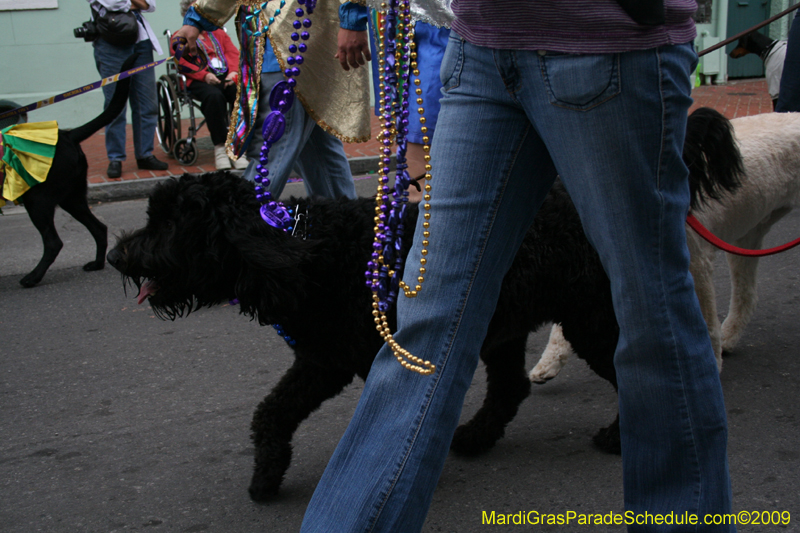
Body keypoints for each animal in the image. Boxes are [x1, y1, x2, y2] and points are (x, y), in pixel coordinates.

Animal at [10, 54, 136, 286]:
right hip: (71, 197)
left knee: (53, 243)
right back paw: (97, 264)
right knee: (99, 228)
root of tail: (68, 135)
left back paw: (33, 277)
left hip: (38, 200)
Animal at [106, 107, 744, 498]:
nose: (116, 255)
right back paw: (477, 437)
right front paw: (267, 475)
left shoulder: (348, 359)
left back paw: (623, 436)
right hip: (507, 325)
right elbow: (272, 412)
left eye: (168, 222)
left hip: (587, 318)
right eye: (152, 214)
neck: (305, 249)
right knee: (510, 388)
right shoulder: (323, 359)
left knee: (632, 367)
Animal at [532, 110, 800, 380]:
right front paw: (548, 362)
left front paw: (710, 364)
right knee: (747, 294)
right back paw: (729, 338)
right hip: (747, 238)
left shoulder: (694, 268)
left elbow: (705, 324)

=-=-=-=-=

#### EXERCISE GOAL
In copying the material, drop all pictures and keep everything else identical.

#### ANSWER SPACE
Body keypoints for each animal in the image. Boxes are [x1, y1, x2, y2] and points are (x, y), in pixel coordinates.

Animal at [10, 54, 136, 286]:
right hip: (71, 197)
left knee: (53, 243)
right back paw: (97, 264)
right knee: (99, 228)
root of tail: (68, 135)
left back paw: (33, 277)
left hip: (38, 200)
Animal at [106, 107, 744, 498]:
nose: (116, 255)
right back paw: (477, 437)
right front paw: (267, 475)
left shoulder: (348, 359)
left back paw: (623, 436)
right hip: (507, 325)
right elbow: (272, 412)
left eye: (168, 222)
left hip: (587, 318)
right eye: (152, 214)
neck: (305, 249)
right knee: (510, 388)
right shoulder: (323, 359)
left knee: (632, 367)
Animal at [532, 110, 800, 380]:
right front paw: (548, 362)
left front paw: (710, 364)
right knee: (747, 294)
right back paw: (729, 338)
right hip: (747, 238)
left shoulder: (694, 268)
left elbow: (705, 324)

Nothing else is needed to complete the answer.